» **ACTION ITEM A**
In the piece on tea and antioxidants, translate this sentence into Spanish: "Anti-oxidants mop up free radicals and prevent the harm they may cause."
» **ACTION ITEM B**
Extend the piece on tea and antioxidants, picking up after its final sentence.

» **TEXT SECTION**
"""

Tea is rich in tannin and so is red wine. It is the tannin that gives the astringent effect on the palate and, you may be surprised to learn, a cup of tea has much more tannin than a glass of wine. Both contain other organic compounds called polyphenols which also have antioxidant effects. Tea is rich in catechins, specially white and green teas, but research by the US Department of Agriculture has shown that there is very little difference in the antioxidant effect between green and black tea.


What is the importance of anti-oxidants? When cells in our body use oxygen for energy, by-products called 'free radicals' are produced which can damage the inner lining of blood vessels as well as trigger changes in cells that may lead to cancer, diabetes etc. Anti-oxidants mop up free radicals and prevent the harm they may cause. Other rich sources of antioxidants are bright coloured fruits & vegetables, citrus fruits like oranges& limes, nuts & seeds and fish & shellfish. Vitamins A, C, & E also have antioxidant properties. On the other hand, oxidative stress is caused by smoking and sunburn.


Antioxidant properties of tea


The powerful antioxidant property of tea is likely to help in many ways:


*Drinking three or four cups of tea daily has been shown to reduce the chance of having a heart attack. (Tea also reduces the level of cholesterol and fat in blood though in small amounts). A Japanese study has shown that those who drank more than five cups of green tea daily had a 26% reduction in death from a heart attack or a stroke compared to those who drank one cup or less. The effect was more pronounced in women.


*A review in 2009 of 51 green tea studies showed drinking three to five cups a day lowered the risk of ovarian, colorectal, lung and prostate cancers.


*Drinking one to four cups of black or green tea has been linked with a lower risk of Parkinson's disease, according to the National Institute of Health of USA.

"""

» **INFORMATION GIVEN**
"""

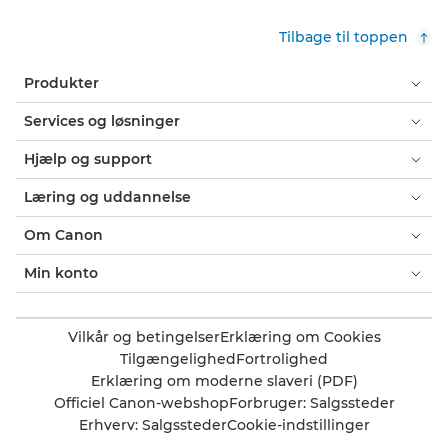
Tilbage til toppen
Produkter
Services og løsninger
Hjælp og support
Læring og uddannelse
Om Canon
Min konto
Vilkår og betingelser
Erklæring om Cookies
Tilgængelighed
Fortrolighed
Erklæring om moderne slaveri (PDF)
Officiel Canon-webshop
Forbruger: Salgssteder
Erhverv: Salgssteder
Cookie-indstillinger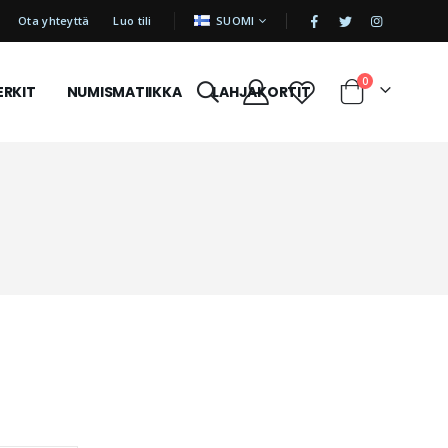
|
KIELI
Ota yhteyttä
Luo tili
SUOMI
tuotetta
0
ERKIT
NUMISMATIIKKA
LAHJAKORTIT
Cart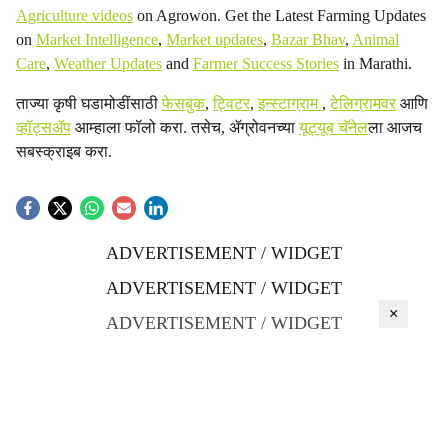
Agriculture videos
on Agrowon. Get the Latest Farming Updates
on
Market Intelligence
,
Market updates
,
Bazar Bhav
,
Animal
Care
,
Weather Updates
and
Farmer Success Stories
in Marathi.
ताज्या कृषी घडामोडींसाठी
फेसबुक
,
ट्विटर
,
इन्स्टाग्राम
,
टेलिग्रामवर
आणि
व्हॉट्सॲप
आम्हाला फॉलो करा. तसेच, ॲग्रोवनच्या
यूट्यूब चॅनेल
ला आजच
सबस्क्राइब करा.
ADVERTISEMENT / WIDGET
ADVERTISEMENT / WIDGET
×
ADVERTISEMENT / WIDGET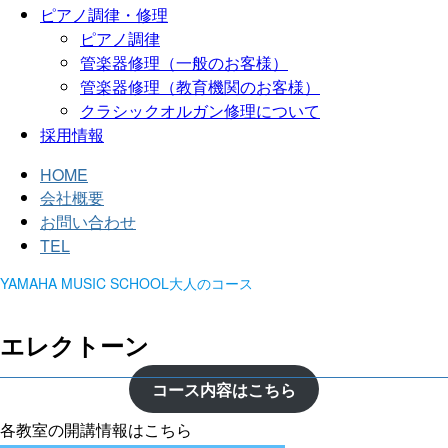
ピアノ調律・修理
ピアノ調律
管楽器修理（一般のお客様）
管楽器修理（教育機関のお客様）
クラシックオルガン修理について
採用情報
HOME
会社概要
お問い合わせ
TEL
YAMAHA MUSIC SCHOOL大人のコース
エレクトーン
コース内容はこちら
各教室の開講情報はこちら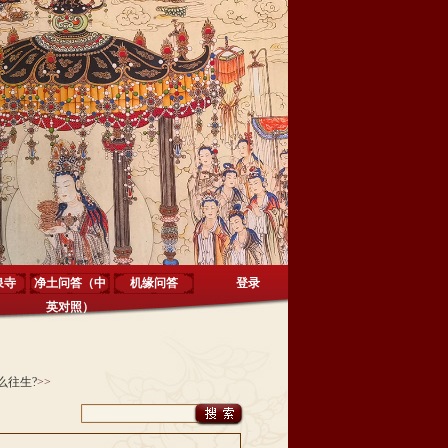
泉寺
净土问答（中
机缘问答
登录
英对照）
么往生?
>>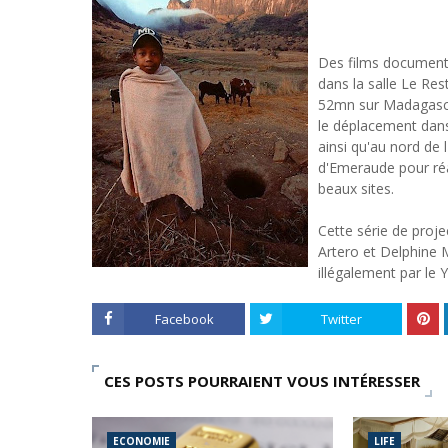
Des films documenta
dans la salle Le Res
52mn sur Madagascar
le déplacement dans
ainsi qu'au nord de l
d'Emeraude pour réa
beaux sites.
Cette série de proje
Artero et Delphine M
illégalement par le 
Facebook
Twitter
CES POSTS POURRAIENT VOUS INTÉRESSER
ECONOMIE
LIFE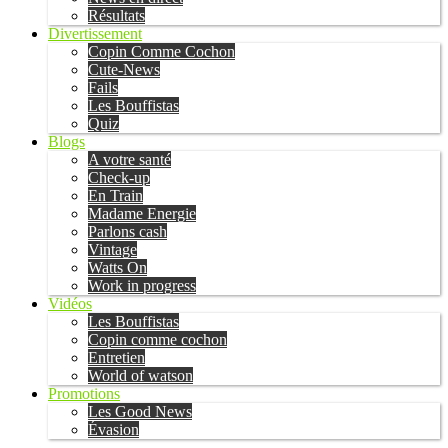
Résultats
Divertissement
Copin Comme Cochon
Cute-News
Fails
Les Bouffistas
Quiz
Blogs
A votre santé
Check-up
En Train
Madame Energie
Parlons cash
Vintage
Watts On
Work in progress
Vidéos
Les Bouffistas
Copin comme cochon
Entretien
World of watson
Promotions
Les Good News
Évasion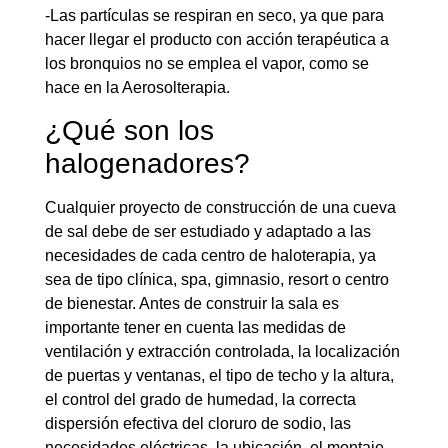
-Las partículas se respiran en seco, ya que para
hacer llegar el producto con acción terapéutica a
los bronquios no se emplea el vapor, como se
hace en la Aerosolterapia.
¿Qué son los
halogenadores?
Cualquier proyecto de construcción de una cueva
de sal debe de ser estudiado y adaptado a las
necesidades de cada centro de haloterapia, ya
sea de tipo clínica, spa, gimnasio, resort o centro
de bienestar. Antes de construir la sala es
importante tener en cuenta las medidas de
ventilación y extracción controlada, la localización
de puertas y ventanas, el tipo de techo y la altura,
el control del grado de humedad, la correcta
dispersión efectiva del cloruro de sodio, las
necesidades eléctricas, la ubicación, el montaje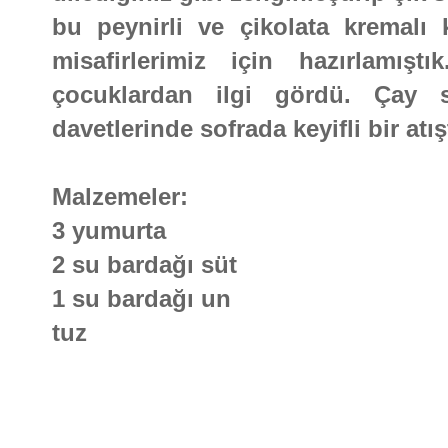
bu peynirli ve çikolata kremalı k
misafirlerimiz için hazırlamış
çocuklardan ilgi gördü. Çay 
davetlerinde sofrada keyifli bir at
Malzemeler:
3 yumurta
2 su bardağı süt
1 su bardağı un
tuz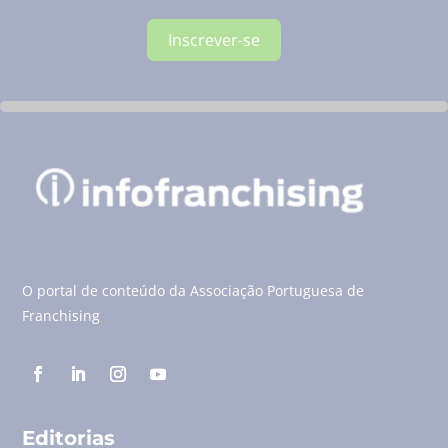
Inscrever-se
O portal de conteúdo da Associação Portuguesa de
Franchising
Editorias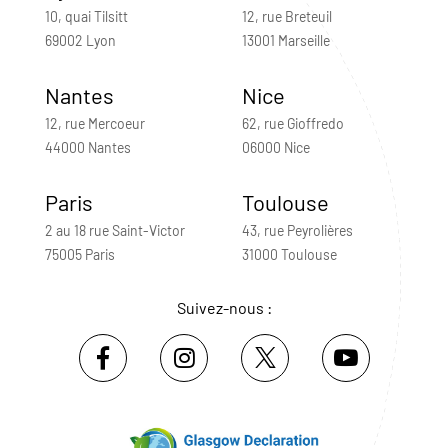
10, quai Tilsitt
12, rue Breteuil
69002 Lyon
13001 Marseille
Nantes
Nice
12, rue Mercoeur
62, rue Gioffredo
44000 Nantes
06000 Nice
Paris
Toulouse
2 au 18 rue Saint-Victor
43, rue Peyrolières
75005 Paris
31000 Toulouse
Suivez-nous :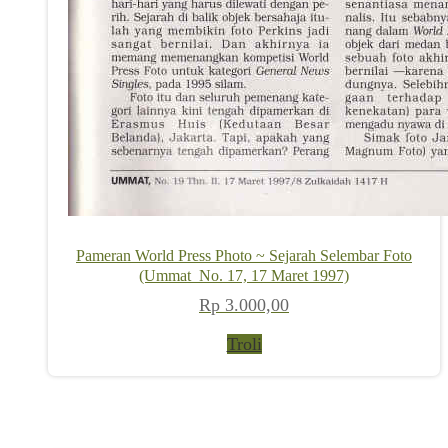
Pameran World Press Photo ~ Sejarah Selembar Foto
(Ummat_No. 17, 17 Maret 1997)
Rp
3.000,00
Troli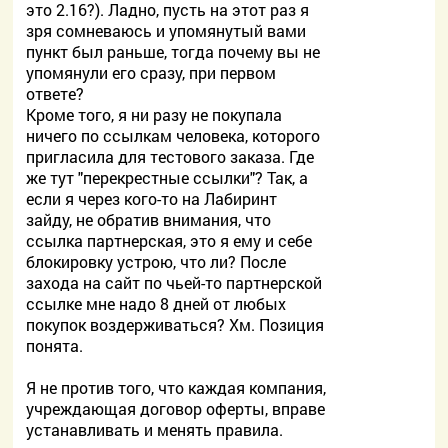
это 2.16?). Ладно, пусть на этот раз я
зря сомневаюсь и упомянутый вами
пункт был раньше, тогда почему вы не
упомянули его сразу, при первом
ответе?
Кроме того, я ни разу не покупала
ничего по ссылкам человека, которого
пригласила для тестового заказа. Где
же тут "перекрестные ссылки"? Так, а
если я через кого-то на Лабиринт
зайду, не обратив внимания, что
ссылка партнерская, это я ему и себе
блокировку устрою, что ли? После
захода на сайт по чьей-то партнерской
ссылке мне надо 8 дней от любых
покупок воздерживаться? Хм. Позиция
понята.
Я не против того, что каждая компания,
учреждающая договор оферты, вправе
устанавливать и менять правила.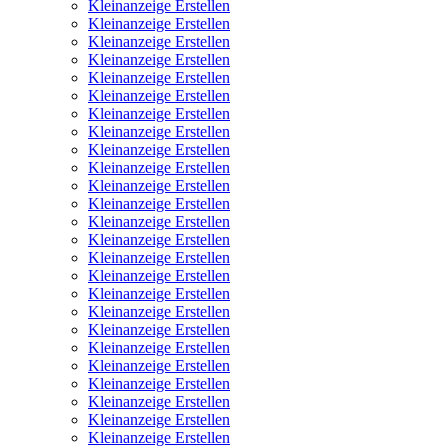
Kleinanzeige Erstellen
Kleinanzeige Erstellen
Kleinanzeige Erstellen
Kleinanzeige Erstellen
Kleinanzeige Erstellen
Kleinanzeige Erstellen
Kleinanzeige Erstellen
Kleinanzeige Erstellen
Kleinanzeige Erstellen
Kleinanzeige Erstellen
Kleinanzeige Erstellen
Kleinanzeige Erstellen
Kleinanzeige Erstellen
Kleinanzeige Erstellen
Kleinanzeige Erstellen
Kleinanzeige Erstellen
Kleinanzeige Erstellen
Kleinanzeige Erstellen
Kleinanzeige Erstellen
Kleinanzeige Erstellen
Kleinanzeige Erstellen
Kleinanzeige Erstellen
Kleinanzeige Erstellen
Kleinanzeige Erstellen
Kleinanzeige Erstellen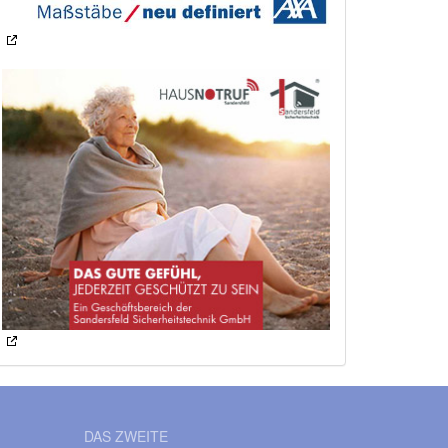
DAS ZWEITE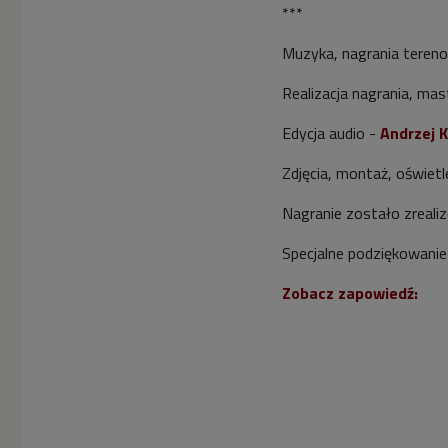
***
Muzyka, nagrania teren
Realizacja nagrania, mas
Edycja audio -
Andrzej K
Zdjęcia, montaż, oświetl
Nagranie zostało zreali
Specjalne podziękowanie
Zobacz zapowiedź: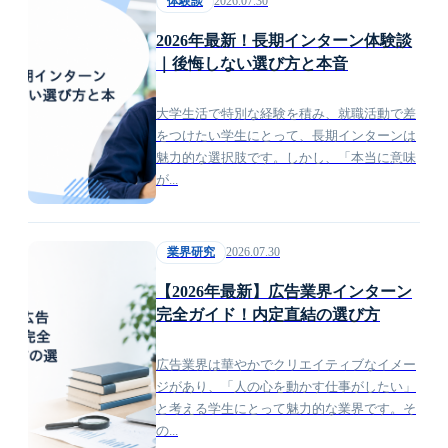
2026.07.30
体験談
2026年最新！長期インターン体験談
｜後悔しない選び方と本音
大学生活で特別な経験を積み、就職活動で差
をつけたい学生にとって、長期インターンは
魅力的な選択肢です。しかし、「本当に意味
が...
2026.07.30
業界研究
【2026年最新】広告業界インターン
完全ガイド！内定直結の選び方
広告業界は華やかでクリエイティブなイメー
ジがあり、「人の心を動かす仕事がしたい」
と考える学生にとって魅力的な業界です。そ
の...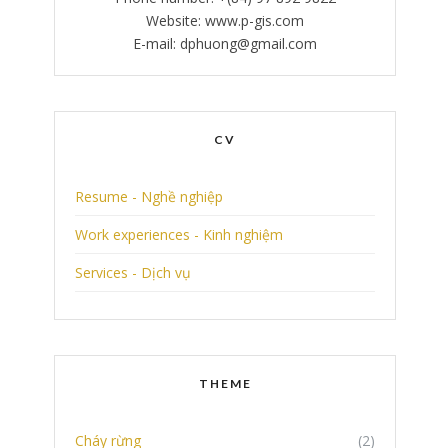
Website: www.p-gis.com
E-mail: dphuong@gmail.com
CV
Resume - Nghề nghiệp
Work experiences - Kinh nghiệm
Services - Dịch vụ
THEME
Cháy rừng
(2)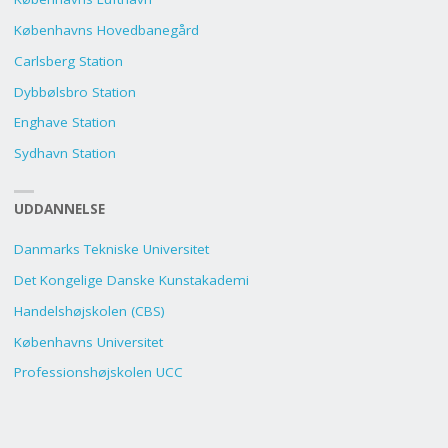
Københavns Hovedbanegård
Carlsberg Station
Dybbølsbro Station
Enghave Station
Sydhavn Station
UDDANNELSE
Danmarks Tekniske Universitet
Det Kongelige Danske Kunstakademi
Handelshøjskolen (CBS)
Københavns Universitet
Professionshøjskolen UCC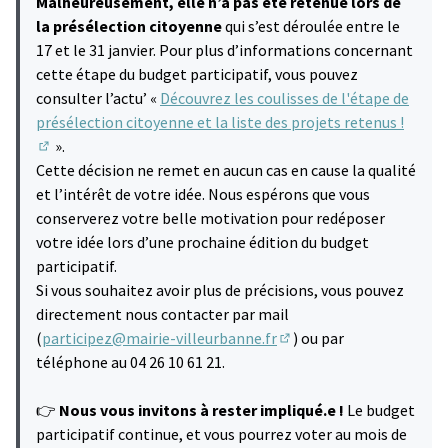
Malheureusement, elle n’a pas été retenue lors de
la présélection citoyenne
qui s’est déroulée entre le
17 et le 31 janvier. Pour plus d’informations concernant
cette étape du budget participatif, vous pouvez
consulter l’actu’ «
Découvrez les coulisses de l'étape de
présélection citoyenne et la liste des projets retenus !
».
(S'ouvre dans un nouvel onglet)
Cette décision ne remet en aucun cas en cause la qualité
et l’intérêt de votre idée. Nous espérons que vous
conserverez votre belle motivation pour redéposer
votre idée lors d’une prochaine édition du budget
participatif.
Si vous souhaitez avoir plus de précisions, vous pouvez
directement nous contacter par mail
(
participez@mairie-villeurbanne.fr
) ou par
(S'ouvre dans un nouvel 
téléphone au 04 26 10 61 21.
👉
Nous vous invitons à rester impliqué.e !
Le budget
participatif continue, et vous pourrez voter au mois de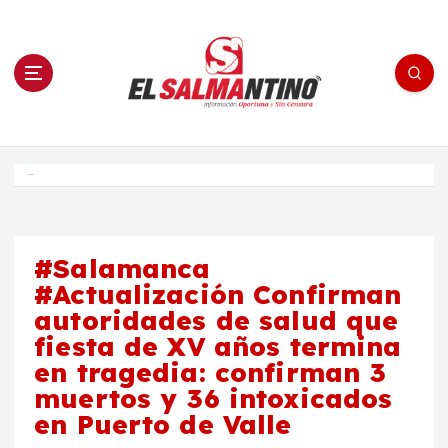
S
a
l
t
a
r
a
l
c
o
El Salmantino - medios/noticias/editorial
n
t
e
Inicio
n
i
d
o
#Salamanca
#Actualización Confirman
autoridades de salud que
fiesta de XV años termina
en tragedia: confirman 3
muertos y 36 intoxicados
en Puerto de Valle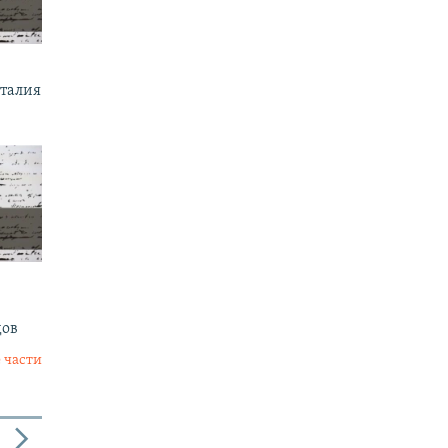
италия
дов
 части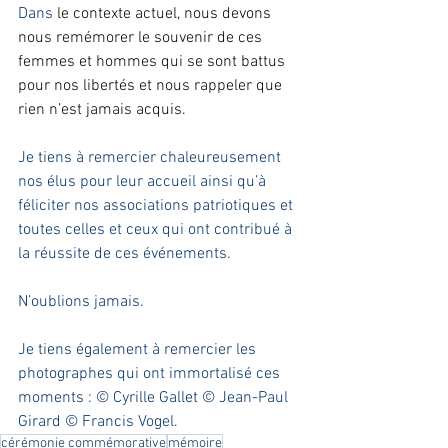
Dans 
le contexte actuel, nous devons 
nous remémorer le souvenir de ces 
femmes et hommes qui se sont battus 
pour nos libertés et nous rappeler que 
rien n’est jamais acquis.
Je tiens à remercier chaleureusement 
nos élus pour leur accueil ainsi qu’à 
féliciter nos associations patriotiques et 
toutes celles et ceux qui ont contribué à 
la réussite de ces événements.
N’oublions jamais.
Je tiens également à remercier les 
photographes qui ont immortalisé ces 
moments : © Cyrille Gallet © Jean-Paul 
Girard © Francis Vogel.
cérémonie commémorative
mémoire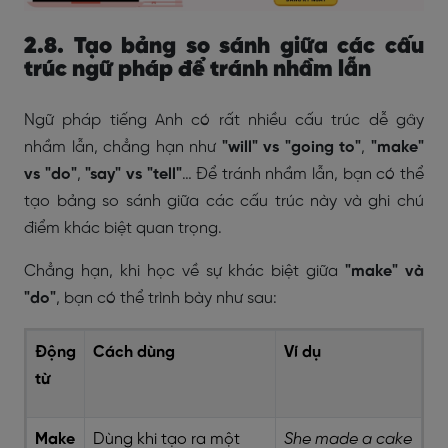
2.8. Tạo bảng so sánh giữa các cấu
trúc ngữ pháp để tránh nhầm lẫn
Ngữ pháp tiếng Anh có rất nhiều cấu trúc dễ gây
nhầm lẫn, chẳng hạn như
"will" vs "going to"
,
"make"
vs "do"
,
"say" vs "tell"
… Để tránh nhầm lẫn, bạn có thể
tạo bảng so sánh giữa các cấu trúc này và ghi chú
điểm khác biệt quan trọng.
Chẳng hạn, khi học về sự khác biệt giữa
"make" và
"do"
, bạn có thể trình bày như sau:
Động
Cách dùng
Ví dụ
từ
Make
Dùng khi tạo ra một
She made a cake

"""

» **EXERCISE RESPONSE A**
Los antioxidantes eliminan los radicales libres y previenen el daño que pueden causar.

» **EXERCISE RESPONSE B**
*There is data to show that tea reduces lung damage in smokers and prevent lung cancer but it is better not depend on tea to do the prevention but give up the killer fag!


A consensus document on Complementary and Integrative Medicine produced by an expert committee of the American College of Cardiology states that tea drinking appears to be protective against Coronary Heart Disease in a number of epidemiologic studies. It also comments that there are a number of favourable mechanistic investigations but add that there are no prospective studies.


The comment by David L Katz, Director of Yale University's Prevention Research Centre is the most apt:


'There are pearls of real promise here, but they have yet to be strung'


Best beverage


While waiting for confirmation, we can be sensible and continue to drink tea with the knowledge that it is the best beverage available which is very likely to have multiple health benefits. As stressed in my previous article, we have to avoid the poison, sugar, which I have just discovered may be addictive like some drugs.


What about milk? It is better avoided as a small European study in 2007 found that milk blunted the beneficial effects on the heart. It is better to drink black tea and perhaps, the best is green tea.


With all this positive data, I am saddened to find Ceylon tea to be an increasingly difficult commodity to find in super markets, at least in UK. Though we are still the fourth largest producers of tea, behind China, India and Kenya (whose tea plantations benefitted by the exodus of our tea planters due to the short sighted policies of the Bandaranaike governments), it is shocking to see our tea production is declining while others are increasing.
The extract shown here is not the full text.